Police were unable to reach the island because searing white ash posed imminent danger to rescue workers, said John Tims, New Zealand's deputy police commissioner, as he stood next to Prime Minister Jacinda Ardern in a press conference, as The New York Times reported. Tims said rescue workers would assess the safety of approaching the island on Tuesday morning. "We know the urgency to go back to the island," he told reporters.

"The physical environment is unsafe for us to return to the island," Tims added, as CNN reported. "It's important that we consider the health and safety of rescuers, so we're taking advice from experts going forward."

Authorities have had no communication with anyone on the island. They are frantically working to identify how many people remain and who they are, according to CNN.

Geologists said the eruption is not unexpected and some questioned why the island is open to tourism.

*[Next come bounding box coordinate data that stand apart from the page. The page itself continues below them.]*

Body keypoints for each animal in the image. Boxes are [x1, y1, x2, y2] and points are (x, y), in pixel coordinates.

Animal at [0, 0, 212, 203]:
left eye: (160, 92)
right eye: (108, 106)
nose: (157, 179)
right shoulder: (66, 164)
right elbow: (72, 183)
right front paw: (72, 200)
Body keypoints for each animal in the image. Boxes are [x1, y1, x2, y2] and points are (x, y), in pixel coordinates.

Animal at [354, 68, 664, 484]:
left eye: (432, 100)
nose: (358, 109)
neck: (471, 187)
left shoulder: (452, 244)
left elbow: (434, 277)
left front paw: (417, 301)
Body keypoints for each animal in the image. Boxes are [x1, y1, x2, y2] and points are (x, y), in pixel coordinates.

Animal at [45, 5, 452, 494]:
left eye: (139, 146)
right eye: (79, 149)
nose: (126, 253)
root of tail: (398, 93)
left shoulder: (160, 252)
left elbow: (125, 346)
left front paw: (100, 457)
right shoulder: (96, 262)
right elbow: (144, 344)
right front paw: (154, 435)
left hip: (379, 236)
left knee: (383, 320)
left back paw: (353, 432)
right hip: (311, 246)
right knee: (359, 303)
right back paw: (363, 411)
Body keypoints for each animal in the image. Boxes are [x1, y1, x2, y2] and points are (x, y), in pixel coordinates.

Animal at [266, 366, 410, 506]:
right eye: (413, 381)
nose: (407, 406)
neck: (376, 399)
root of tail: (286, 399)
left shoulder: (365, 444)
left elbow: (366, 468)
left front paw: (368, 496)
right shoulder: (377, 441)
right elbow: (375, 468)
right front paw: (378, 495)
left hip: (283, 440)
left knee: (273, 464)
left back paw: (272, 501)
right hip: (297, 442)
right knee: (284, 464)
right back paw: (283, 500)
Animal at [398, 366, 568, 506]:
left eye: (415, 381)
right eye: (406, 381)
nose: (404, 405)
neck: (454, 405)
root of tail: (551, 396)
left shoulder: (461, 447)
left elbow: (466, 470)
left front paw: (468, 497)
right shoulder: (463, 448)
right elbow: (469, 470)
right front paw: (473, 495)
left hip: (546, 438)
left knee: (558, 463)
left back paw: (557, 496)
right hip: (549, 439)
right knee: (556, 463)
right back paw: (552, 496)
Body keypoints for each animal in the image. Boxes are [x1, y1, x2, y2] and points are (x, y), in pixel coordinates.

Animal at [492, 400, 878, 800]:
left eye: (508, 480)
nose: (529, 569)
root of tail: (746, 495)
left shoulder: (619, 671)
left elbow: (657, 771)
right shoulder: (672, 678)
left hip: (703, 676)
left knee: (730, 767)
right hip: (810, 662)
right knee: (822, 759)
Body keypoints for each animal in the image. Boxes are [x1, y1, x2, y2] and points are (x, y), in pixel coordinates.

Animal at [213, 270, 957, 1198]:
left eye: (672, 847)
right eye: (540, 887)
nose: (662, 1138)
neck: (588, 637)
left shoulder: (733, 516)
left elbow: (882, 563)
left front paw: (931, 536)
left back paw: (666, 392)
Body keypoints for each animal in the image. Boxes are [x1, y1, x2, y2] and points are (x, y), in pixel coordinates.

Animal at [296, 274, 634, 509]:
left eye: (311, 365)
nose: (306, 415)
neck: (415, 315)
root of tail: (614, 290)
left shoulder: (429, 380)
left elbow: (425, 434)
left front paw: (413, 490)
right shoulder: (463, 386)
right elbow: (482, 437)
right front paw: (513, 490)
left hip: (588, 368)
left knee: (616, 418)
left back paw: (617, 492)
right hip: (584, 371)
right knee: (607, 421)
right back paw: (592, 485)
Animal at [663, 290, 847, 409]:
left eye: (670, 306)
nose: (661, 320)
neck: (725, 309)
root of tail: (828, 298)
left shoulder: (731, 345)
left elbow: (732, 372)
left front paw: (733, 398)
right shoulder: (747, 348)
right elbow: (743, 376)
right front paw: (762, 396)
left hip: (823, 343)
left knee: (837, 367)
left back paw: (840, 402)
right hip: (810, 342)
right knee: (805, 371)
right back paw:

"The volcano has been restless for a few weeks, resulting in the raising of the alert level, so that this eruption is not really a surprise," said Bill McGuire, emeritus professor of geophysical and climate hazards at University College London, as The Guardian reported.

"White Island has been a disaster waiting to happen for many years," said Raymond Cas, emeritus professor at Monash University's school of earth, atmosphere and environment, as The Guardian reported. "Having visited it twice, I have always felt that it was too dangerous to allow the daily tour groups that visit the uninhabited island volcano by boat and helicopter."

The prime minister arrived Monday night in Whakatane, the town closest to the eruption, where day boats visiting the island are docked. Whakatane has a large Maori population.

Ardern met with local council leaders on Monday. She is scheduled to meet with search and rescue teams and will speak to the media at 7 a.m. local time (1 p.m. EST), after drones survey the island, as CNN reported.